*HOW TO COMPLETE THIS TASK:* From the first line to the last, output the data exactly as it stands, minus its pictures.

*RECORDED INFORMATION:*
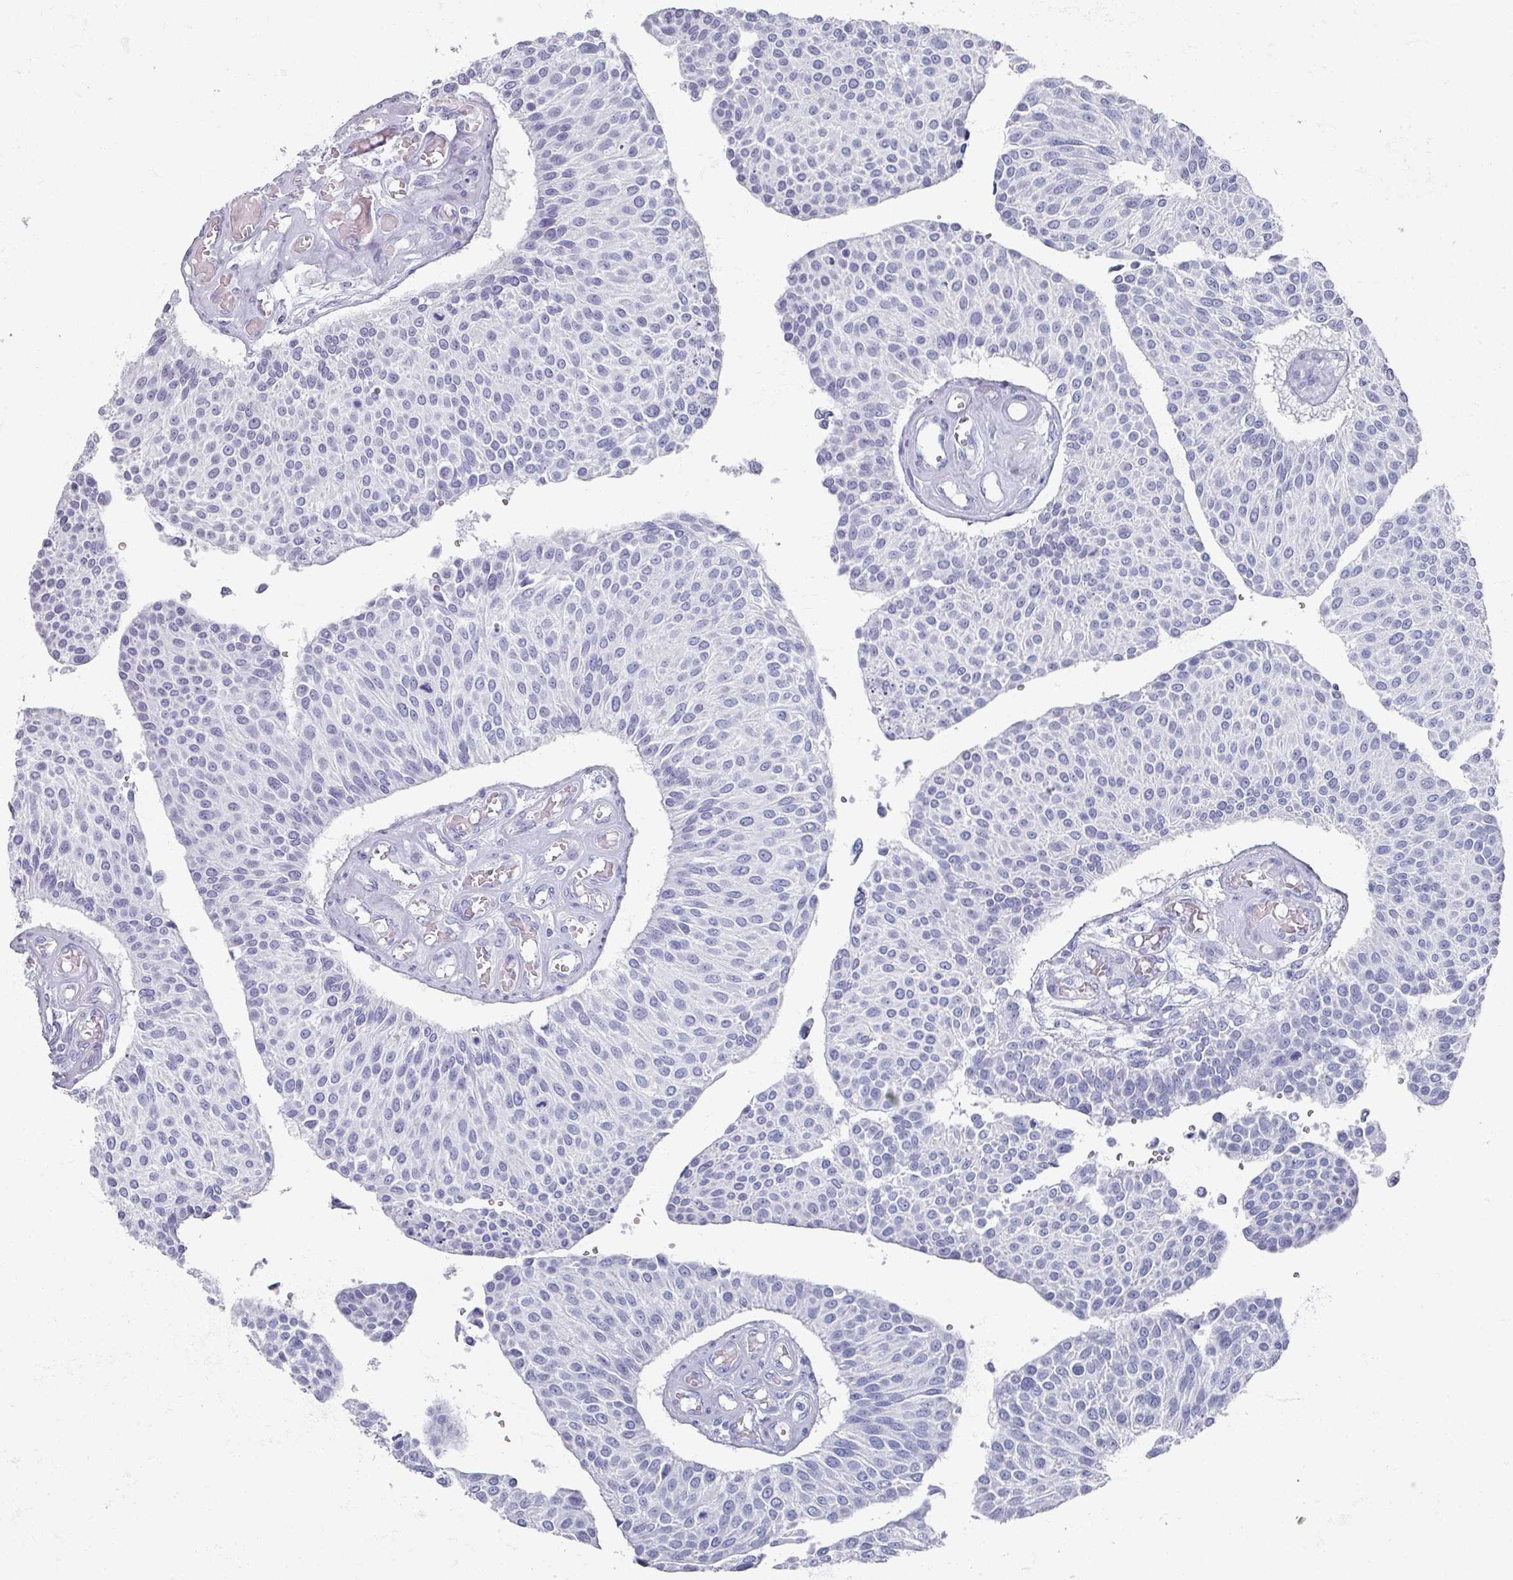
{"staining": {"intensity": "negative", "quantity": "none", "location": "none"}, "tissue": "urothelial cancer", "cell_type": "Tumor cells", "image_type": "cancer", "snomed": [{"axis": "morphology", "description": "Urothelial carcinoma, NOS"}, {"axis": "topography", "description": "Urinary bladder"}], "caption": "Tumor cells are negative for brown protein staining in urothelial cancer. (DAB immunohistochemistry (IHC) visualized using brightfield microscopy, high magnification).", "gene": "OMG", "patient": {"sex": "male", "age": 55}}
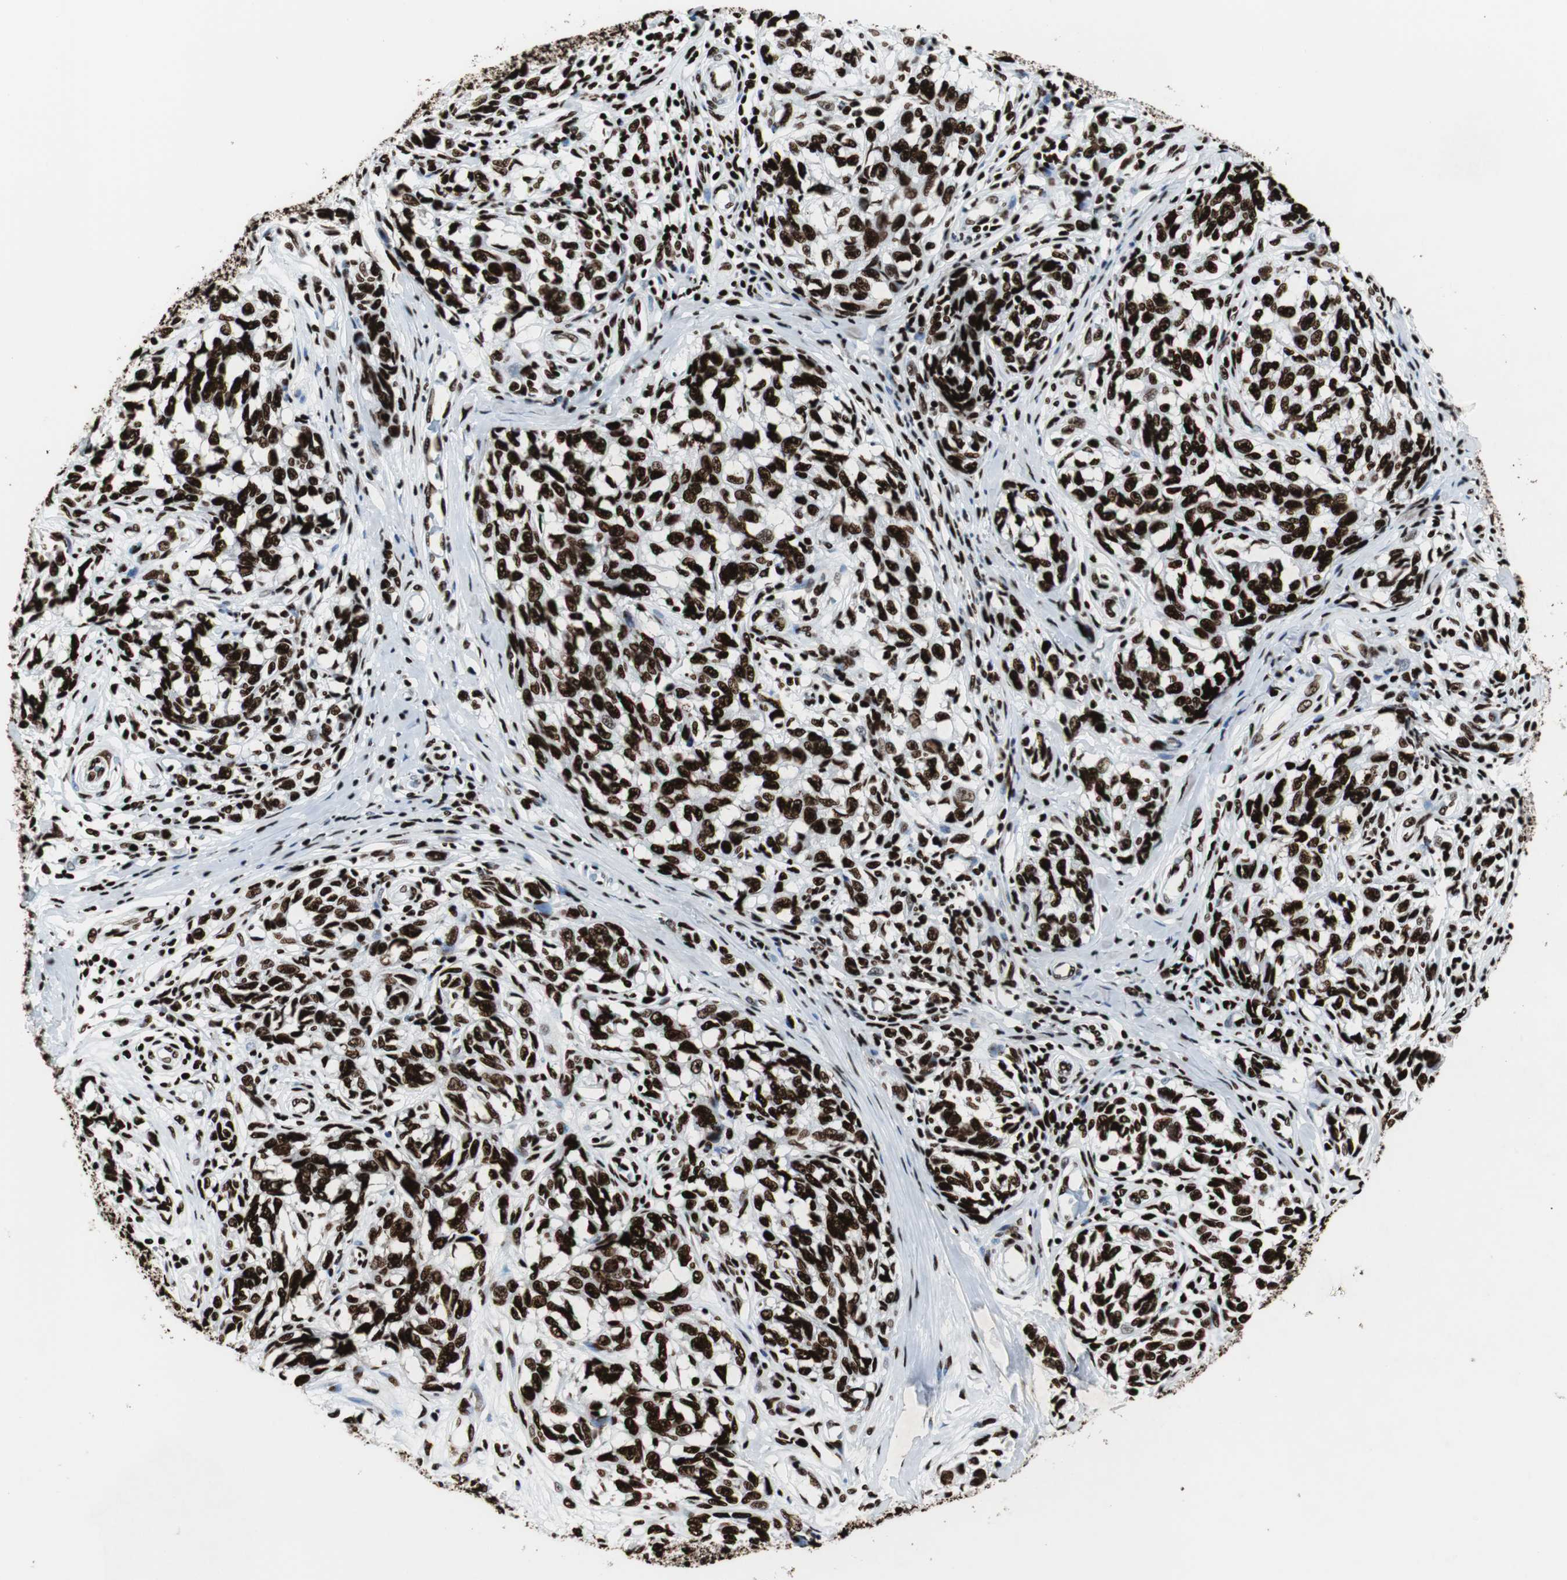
{"staining": {"intensity": "strong", "quantity": ">75%", "location": "nuclear"}, "tissue": "melanoma", "cell_type": "Tumor cells", "image_type": "cancer", "snomed": [{"axis": "morphology", "description": "Malignant melanoma, NOS"}, {"axis": "topography", "description": "Skin"}], "caption": "Melanoma tissue shows strong nuclear expression in approximately >75% of tumor cells, visualized by immunohistochemistry.", "gene": "NCL", "patient": {"sex": "female", "age": 64}}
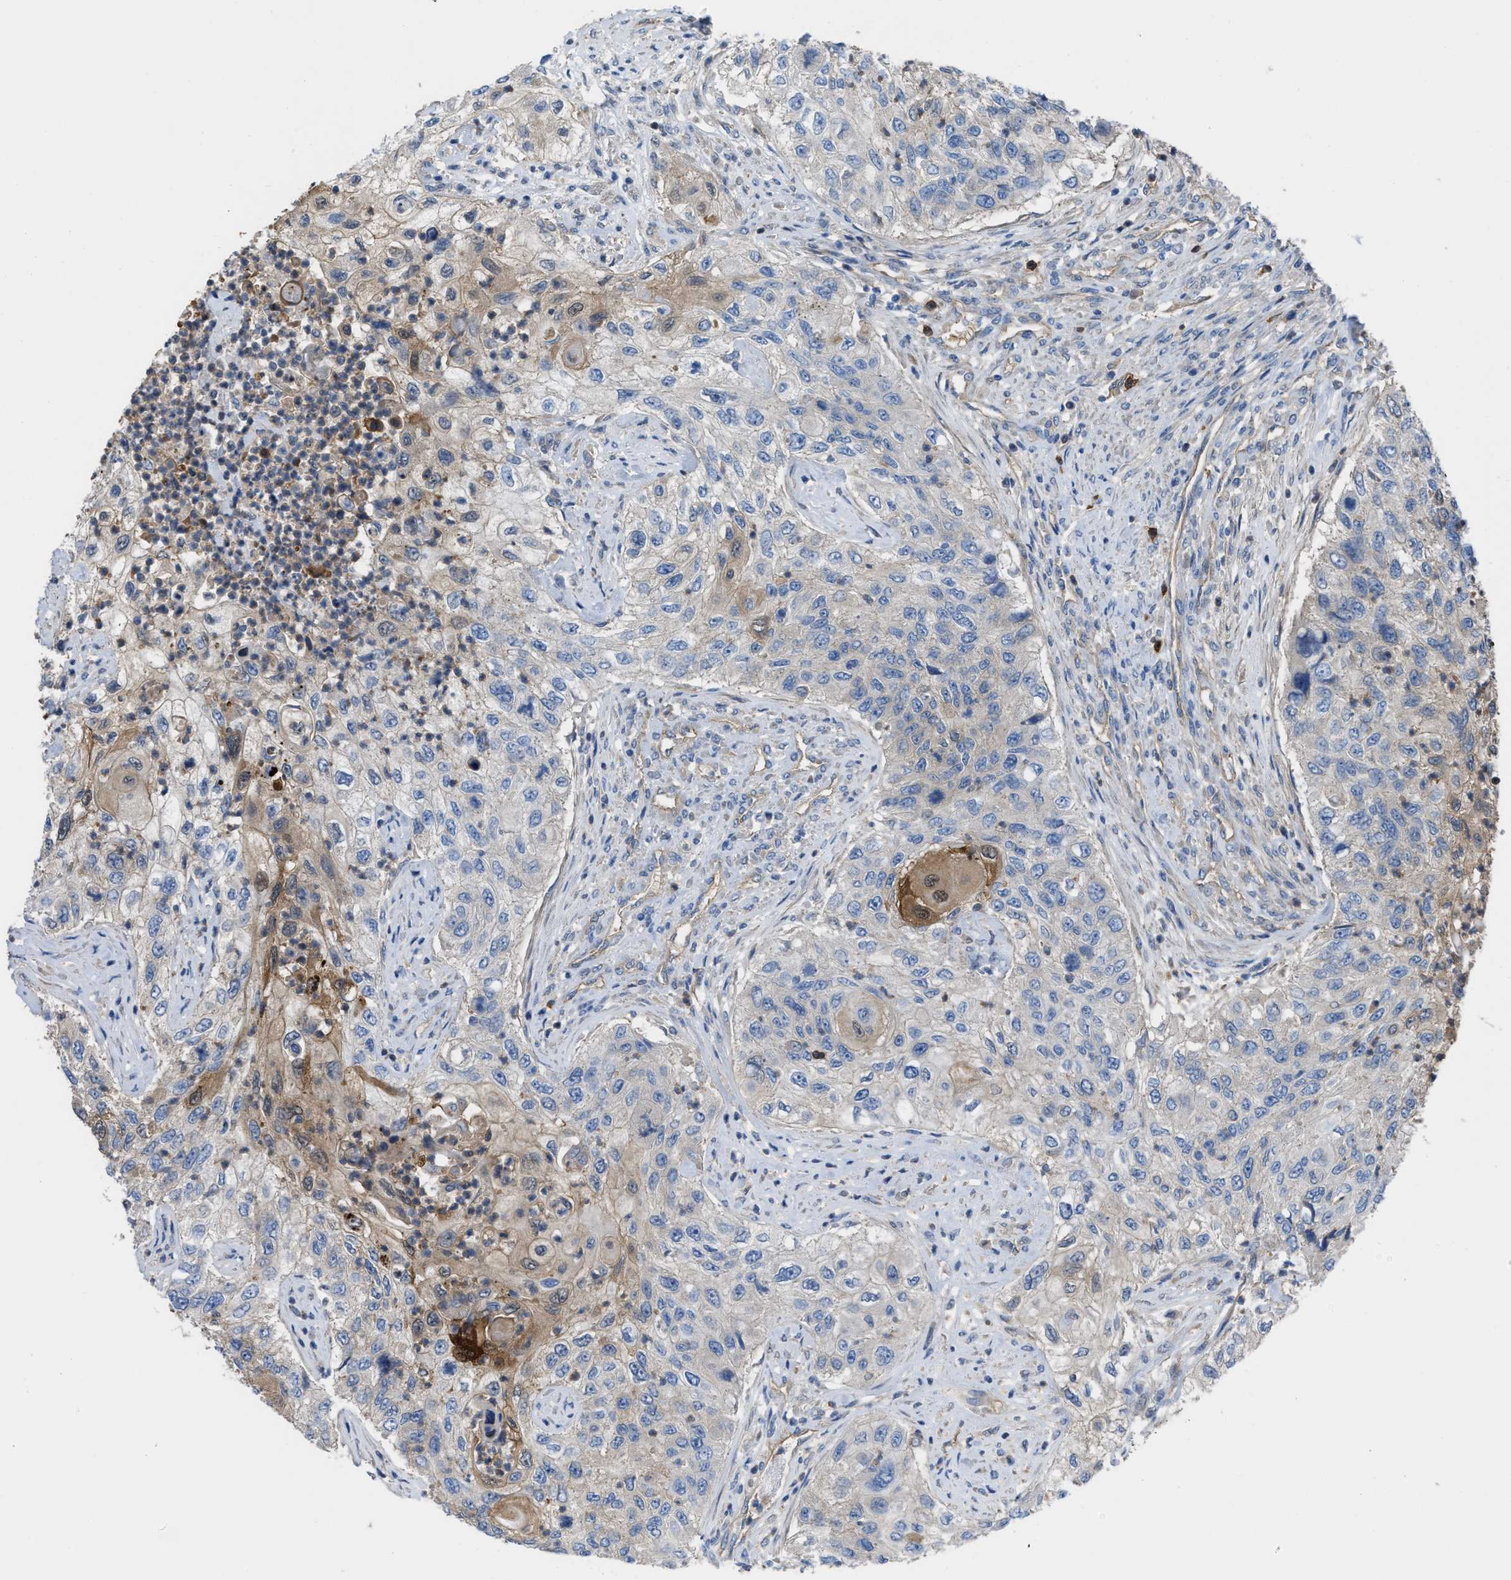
{"staining": {"intensity": "moderate", "quantity": "<25%", "location": "cytoplasmic/membranous,nuclear"}, "tissue": "urothelial cancer", "cell_type": "Tumor cells", "image_type": "cancer", "snomed": [{"axis": "morphology", "description": "Urothelial carcinoma, High grade"}, {"axis": "topography", "description": "Urinary bladder"}], "caption": "A brown stain highlights moderate cytoplasmic/membranous and nuclear expression of a protein in high-grade urothelial carcinoma tumor cells. (brown staining indicates protein expression, while blue staining denotes nuclei).", "gene": "TRIOBP", "patient": {"sex": "female", "age": 60}}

*THE COMPLETED TASK:*
{"staining": {"intensity": "negative", "quantity": "none", "location": "none"}, "tissue": "urothelial cancer", "cell_type": "Tumor cells", "image_type": "cancer", "snomed": [{"axis": "morphology", "description": "Urothelial carcinoma, NOS"}, {"axis": "topography", "description": "Urinary bladder"}], "caption": "Tumor cells are negative for brown protein staining in urothelial cancer. (DAB immunohistochemistry (IHC) visualized using brightfield microscopy, high magnification).", "gene": "OMG", "patient": {"sex": "male", "age": 55}}
{"staining": {"intensity": "strong", "quantity": ">75%", "location": "nuclear"}, "tissue": "melanoma", "cell_type": "Tumor cells", "image_type": "cancer", "snomed": [{"axis": "morphology", "description": "Malignant melanoma, NOS"}, {"axis": "topography", "description": "Skin"}], "caption": "Melanoma tissue shows strong nuclear expression in approximately >75% of tumor cells, visualized by immunohistochemistry.", "gene": "NCL", "patient": {"sex": "female", "age": 64}}
{"staining": {"intensity": "moderate", "quantity": "<25%", "location": "cytoplasmic/membranous,nuclear"}, "tissue": "urothelial cancer", "cell_type": "Tumor cells", "image_type": "cancer", "snomed": [{"axis": "morphology", "description": "Urothelial carcinoma, High grade"}, {"axis": "topography", "description": "Urinary bladder"}], "caption": "A brown stain highlights moderate cytoplasmic/membranous and nuclear expression of a protein in high-grade urothelial carcinoma tumor cells. (brown staining indicates protein expression, while blue staining denotes nuclei).", "gene": "TRIOBP", "patient": {"sex": "female", "age": 60}}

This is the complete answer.